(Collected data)
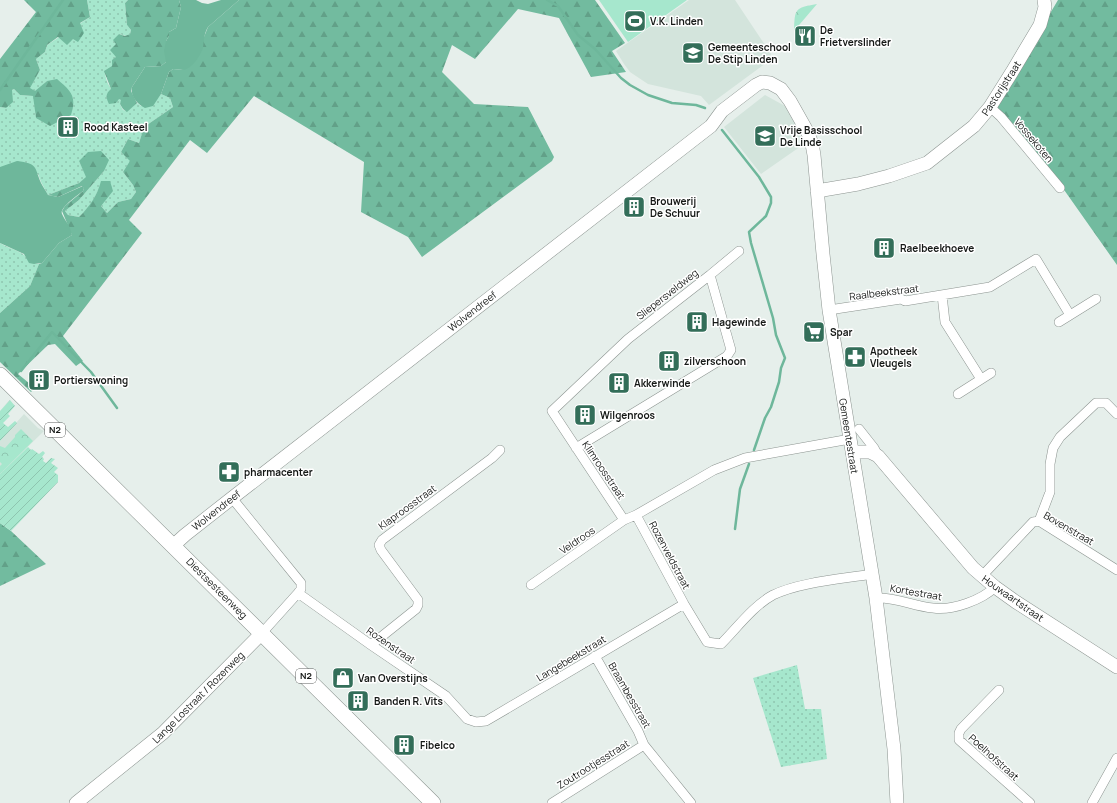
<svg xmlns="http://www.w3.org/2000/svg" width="1117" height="803" viewBox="0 0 1117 803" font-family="Manrope,sans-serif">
  <defs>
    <pattern id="grass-dots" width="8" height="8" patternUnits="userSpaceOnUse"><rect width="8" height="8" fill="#a6e7cd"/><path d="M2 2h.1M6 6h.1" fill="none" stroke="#8ec5af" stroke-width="1.8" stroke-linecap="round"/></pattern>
    <pattern id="forest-firs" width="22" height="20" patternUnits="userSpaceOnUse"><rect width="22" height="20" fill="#72bb9f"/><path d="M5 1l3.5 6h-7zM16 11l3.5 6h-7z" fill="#62a088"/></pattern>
    <pattern id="park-crowns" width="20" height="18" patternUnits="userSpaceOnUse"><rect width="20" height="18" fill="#a6e7cd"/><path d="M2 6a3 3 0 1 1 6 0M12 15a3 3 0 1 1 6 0" fill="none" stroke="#8ec5af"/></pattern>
    <pattern id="garden-furrows" width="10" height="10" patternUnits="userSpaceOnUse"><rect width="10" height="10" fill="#a6e7cd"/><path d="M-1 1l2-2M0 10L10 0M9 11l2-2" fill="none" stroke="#8ec5af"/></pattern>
  </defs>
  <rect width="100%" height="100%" fill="#e6efeb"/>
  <path fill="#d3e4dc" d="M689,0H735L771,54L766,63L709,105L701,96L648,84L630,72L624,64L616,51Z
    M765,95L785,106L794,122L804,144L761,174L724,127Z
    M24,414L38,428L44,431L0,474V441Z"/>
  <path fill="url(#grass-dots)" d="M87,0H128L125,3L127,25L131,30L130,34L126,36L119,34L116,44V57L113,66L105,72C106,84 112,90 119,99L122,100L120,104L123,110L127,111L137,103L141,106H152L161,94L170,98L173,107L144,127L139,143L128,139L121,152L131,161L123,172L133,185L136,192L131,199L118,202L107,213L101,206L98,191L90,206L79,217L68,215L65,211L79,200L104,171L79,161L87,177L79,183L48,195L41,182L38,174L0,167V107L6,108L12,90L14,89L20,95L34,96L36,118L47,81L35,92L29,88L40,70L36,59L45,52L47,45L90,17Z
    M0,243C6,247 14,249 21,253C29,257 27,264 39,264L30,286L0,313Z
    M797,665L805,709H821L827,759L781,767L753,678Z"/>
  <path fill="url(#forest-firs)" d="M24,0H87L90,17L80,23L84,33L78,42L73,39L67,45L58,37L47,45L45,52L36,59L40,70L30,88L35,91L47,81L57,79C71,91 77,96 71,115L50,126L36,118L33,96L20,95L14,89L12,90L13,102L6,108L0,107V59L36,12Z
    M128,0H179L181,7L176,28L169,32V36L166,41V62L161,66L145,67L132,87L131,91L137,103L127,112L123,109L120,104L121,100L119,99L116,103L109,104C106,98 105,94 111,89L104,71L112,66V60L116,57L110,50L116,44L113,40L119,34L125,36L130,34L131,30L127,25L125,3Z
    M239,0H595L625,43L612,51L626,72L591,77L559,18L518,9L475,59L452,45L442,72L474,104L528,107L554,157L552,161L422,257L408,237L361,212L364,162L254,96L207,153L190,140L129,220L142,233L63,336L83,361L76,366L55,344L48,345L18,374L35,388L31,392L0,362V313L30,286L39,264L42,263L59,243L72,235L62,211L65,206L83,191L84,188L82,186L58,197L48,195L79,183L86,177L79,161L88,152L101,151L109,160L104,171L79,200L65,211L68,215L79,217C90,206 97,196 101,181H110L113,191L101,206L107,213L118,202L131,199L136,192L133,185L123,172L130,161L121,152L128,139L139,143L144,127L173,107L170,98L161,94L169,72L173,69L183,70L204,37L208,27Z
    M1058,0H1117V265L1055,177L995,106Z
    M0,523L11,531L46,564L0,586Z"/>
  <path fill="url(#park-crowns)" d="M817,4L794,31C795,9 794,8 817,4Z
    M21,429L33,441L0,474V466L2,464L0,462V446L5,448L15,437V435Z"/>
  <path fill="url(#garden-furrows)" d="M10,400L15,406L8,414L10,416L3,423L8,427L15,421L17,423L0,441V411Z
    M28,447L31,450L32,449L39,454L43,451L45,453L42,457L44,459L43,461L46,463L51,458L55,459L51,463L58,468L54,472L58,475V482L11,531L0,523V474Z"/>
  <path fill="#a6e7cd" d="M599,0H687L628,42Z"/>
  <path fill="#6eb79b" d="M179,0H196L202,3L208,4L221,0H239L208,27C204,34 204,40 203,48C200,56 192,69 183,70C180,70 176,69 173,69L169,72L161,94L153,106L145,108C137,104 130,96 132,87L145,67L161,66L166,62L164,51L166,41L169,36V32L176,28L181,7Z
    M17,161C38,164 34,166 41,183C43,187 46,191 48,195L58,197L83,186L84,188L83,191C78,195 59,208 62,214C66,223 70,224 72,235L59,243L42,263L34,264L29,263L24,254L0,243V167Z"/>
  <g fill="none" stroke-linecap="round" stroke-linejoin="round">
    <path stroke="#6eb79b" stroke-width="2.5" d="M547,0L558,6L578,35L595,49L621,78L630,85L648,95L672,103L696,105L705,108
      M0,90L63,0
      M722,130L759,177L771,197V203L766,216L749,232L751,243L773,318L776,335L785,358L781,368L779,382L771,407L765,418L754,450
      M21,371L52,332L91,372L117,408
      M735,529L740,489L749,464"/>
    <g stroke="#8c9490" stroke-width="10">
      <path id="street" d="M990,107L1001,117L1060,188
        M942,295L945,322L981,379
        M829,310L901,299L905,301L990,287L1036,259L1070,315
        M1059,322L1096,299
        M958,394L991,373
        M859,429L874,448L878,456
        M576,448L727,356L731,350L710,275
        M232,498L301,583V589L298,593L371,645L446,696L467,719L476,722L486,721L684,604
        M636,515L684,604L707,642L721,644C736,629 754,605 773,595C800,582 842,579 872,574
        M624,520L552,411L628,339L710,275L739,251
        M1039,521L1050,492V464L1053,448L1060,437L1096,403H1106L1117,414
        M982,576L1033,522L1039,521L1117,570
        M531,585L624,520L636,515L714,470L745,458L850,439
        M876,598C896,597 913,606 933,608C952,611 982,600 995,587
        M262,633L298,593
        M371,645L416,609L418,605V600L381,550L379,545L382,540L492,458L500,450
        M595,656L638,731L644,745L691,803
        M999,690L961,729L959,733V740L1030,803
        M552,803L644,745
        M1092,803L1117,758"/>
    </g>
    <g stroke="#8c9490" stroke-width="14">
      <path id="secondary" d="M817,191L858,184L889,176L927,163L974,126L990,107L1012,72L1040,25L1045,7L1044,0
        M852,452H870L878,456L973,568L995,587L1016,602L1117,667
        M174,545L185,535L232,498L711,126L722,111L756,85L762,82L770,83L781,89L790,101L808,133L812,144L814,155L823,254L829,310L876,598L894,749L897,803
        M76,803L163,733L262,633"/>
    </g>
    <g stroke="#8c9490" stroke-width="16">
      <path id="primary" d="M0,375L433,803"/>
    </g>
    <use href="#street" stroke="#fff" stroke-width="9"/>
    <use href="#secondary" stroke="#fff" stroke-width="13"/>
    <use href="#primary" stroke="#fff" stroke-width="15"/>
  </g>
  <defs>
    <g id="stadium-square" transform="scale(1.15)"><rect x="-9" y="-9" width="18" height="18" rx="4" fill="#336e59" stroke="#fff"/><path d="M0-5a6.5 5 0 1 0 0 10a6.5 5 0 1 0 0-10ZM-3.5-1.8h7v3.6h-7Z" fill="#fff"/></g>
    <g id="restaurant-square" transform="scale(1.15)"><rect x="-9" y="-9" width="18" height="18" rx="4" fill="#336e59" stroke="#fff"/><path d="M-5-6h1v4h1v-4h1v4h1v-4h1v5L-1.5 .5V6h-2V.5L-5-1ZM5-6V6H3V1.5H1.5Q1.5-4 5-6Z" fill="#fff"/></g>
    <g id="school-square" transform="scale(1.15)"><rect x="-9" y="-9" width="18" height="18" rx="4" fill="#336e59" stroke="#fff"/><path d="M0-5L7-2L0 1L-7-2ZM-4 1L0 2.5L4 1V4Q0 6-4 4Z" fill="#fff"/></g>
    <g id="building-square" transform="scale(1.15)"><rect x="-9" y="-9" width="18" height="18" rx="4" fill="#336e59" stroke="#fff"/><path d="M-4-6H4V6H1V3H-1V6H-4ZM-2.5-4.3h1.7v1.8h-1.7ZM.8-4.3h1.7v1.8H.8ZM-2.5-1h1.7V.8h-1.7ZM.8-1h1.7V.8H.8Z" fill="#fff"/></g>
    <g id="supermarket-square" transform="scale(1.15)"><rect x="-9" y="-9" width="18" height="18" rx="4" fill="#336e59" stroke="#fff"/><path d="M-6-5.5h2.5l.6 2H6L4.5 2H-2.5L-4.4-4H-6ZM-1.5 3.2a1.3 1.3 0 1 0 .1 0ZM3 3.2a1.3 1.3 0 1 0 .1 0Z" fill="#fff"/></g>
    <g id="pharmacy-square" transform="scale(1.15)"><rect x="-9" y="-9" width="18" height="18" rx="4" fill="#336e59" stroke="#fff"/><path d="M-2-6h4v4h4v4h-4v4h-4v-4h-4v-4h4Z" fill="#fff"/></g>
    <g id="shop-square" transform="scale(1.15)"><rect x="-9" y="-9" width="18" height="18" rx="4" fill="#336e59" stroke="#fff"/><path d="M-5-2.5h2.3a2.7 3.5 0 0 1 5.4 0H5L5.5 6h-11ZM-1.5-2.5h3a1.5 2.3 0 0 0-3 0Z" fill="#fff"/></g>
  </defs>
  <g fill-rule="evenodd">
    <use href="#stadium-square" x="635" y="21"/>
    <use href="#restaurant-square" x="805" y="36"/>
    <use href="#school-square" x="693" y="53"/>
    <use href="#building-square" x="68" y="127"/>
    <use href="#school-square" x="765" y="136"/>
    <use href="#building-square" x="634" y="207"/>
    <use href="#building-square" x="884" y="248"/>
    <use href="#building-square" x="697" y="322"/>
    <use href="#supermarket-square" x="814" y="332"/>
    <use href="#pharmacy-square" x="855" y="357"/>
    <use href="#building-square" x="669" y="361"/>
    <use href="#building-square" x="39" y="380"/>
    <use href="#building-square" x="619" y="383"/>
    <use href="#building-square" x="585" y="415"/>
    <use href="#pharmacy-square" x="229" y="472"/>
    <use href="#shop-square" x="343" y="678"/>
    <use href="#building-square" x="358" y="701"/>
    <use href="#building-square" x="404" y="745"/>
  </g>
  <g text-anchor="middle" stroke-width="3" stroke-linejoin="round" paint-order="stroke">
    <g fill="#fff" stroke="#5b5d5c" stroke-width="1">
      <rect x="45" y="423" width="20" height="14" rx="3"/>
      <rect x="296" y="669" width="20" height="14" rx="3"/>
    </g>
    <g font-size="9" font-weight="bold" fill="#151816">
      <text x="55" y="433">N2</text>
      <text x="306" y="679">N2</text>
    </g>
    <g font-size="10" font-weight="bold" fill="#151816" stroke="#fff" text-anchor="start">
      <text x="650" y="25">V.K. Linden</text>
      <text x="820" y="34">De<tspan x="820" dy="12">Frietverslinder</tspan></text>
      <text x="708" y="51">Gemeenteschool<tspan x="708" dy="12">De Stip Linden</tspan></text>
      <text x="84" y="131">Rood Kasteel</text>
      <text x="780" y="134">Vrije Basisschool<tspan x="780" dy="12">De Linde</tspan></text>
      <text x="650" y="205">Brouwerij<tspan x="650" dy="12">De Schuur</tspan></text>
      <text x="900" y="252">Raelbeekhoeve</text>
      <text x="712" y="326">Hagewinde</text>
      <text x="830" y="336">Spar</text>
      <text x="870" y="355">Apotheek<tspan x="870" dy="12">Vleugels</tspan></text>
      <text x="684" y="365">zilverschoon</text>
      <text x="54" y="384">Portierswoning</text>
      <text x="634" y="387">Akkerwinde</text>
      <text x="600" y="419">Wilgenroos</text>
      <text x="244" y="476">pharmacenter</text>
      <text x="358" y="682">Van Overstijns</text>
      <text x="374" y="705">Banden R. Vits</text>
      <text x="420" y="749">Fibelco</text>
    </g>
    <g font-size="10" fill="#151816" stroke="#fff">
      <text transform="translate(1001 88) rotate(-57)" y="4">Pastorijstraat</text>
      <text transform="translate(1034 140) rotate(50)" y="4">Vossekoten</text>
      <text transform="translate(884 292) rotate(-7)" y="4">Raalbeekstraat</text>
      <text transform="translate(667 294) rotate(-38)" y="4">Sliepersveldweg</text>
      <text transform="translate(472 311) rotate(-38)" y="4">Wolvendreef</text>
      <text transform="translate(849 436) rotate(81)" y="4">Gemeentestraat</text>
      <text transform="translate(604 470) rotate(56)" y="4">Klimroosstraat</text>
      <text transform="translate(407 507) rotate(-36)" y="4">Klaproosstraat</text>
      <text transform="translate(216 510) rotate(-38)" y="4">Wolvendreef</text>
      <text transform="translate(1069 528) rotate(30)" y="4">Bovenstraat</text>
      <text transform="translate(577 540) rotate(-34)" y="4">Veldroos</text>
      <text transform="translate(670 555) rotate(62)" y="4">Rozenveldstraat</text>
      <text transform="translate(217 588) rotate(45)" y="4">Diestsesteenweg</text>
      <text transform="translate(916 592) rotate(10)" y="4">Kortestraat</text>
      <text transform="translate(1013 598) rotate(35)" y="4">Houwaartstraat</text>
      <text transform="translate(391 645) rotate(34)" y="4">Rozenstraat</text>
      <text transform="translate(571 658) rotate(-31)" y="4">Langebeekstraat</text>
      <text transform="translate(630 695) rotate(60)" y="4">Braambesstraat</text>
      <text transform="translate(198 697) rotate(-45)" y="4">Lange Lostraat / Rozenweg</text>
      <text transform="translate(994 757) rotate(42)" y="4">Poelhofstraat</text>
      <text transform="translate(593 764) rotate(-32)" y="4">Zoutrootjesstraat</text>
    </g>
  </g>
</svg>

**Problem:**
Nothing but the lines with "linejoin" should be returned, copied from the entries above.

**Finished exercise:**
  <g fill="none" stroke-linecap="round" stroke-linejoin="round">
  <g text-anchor="middle" stroke-width="3" stroke-linejoin="round" paint-order="stroke">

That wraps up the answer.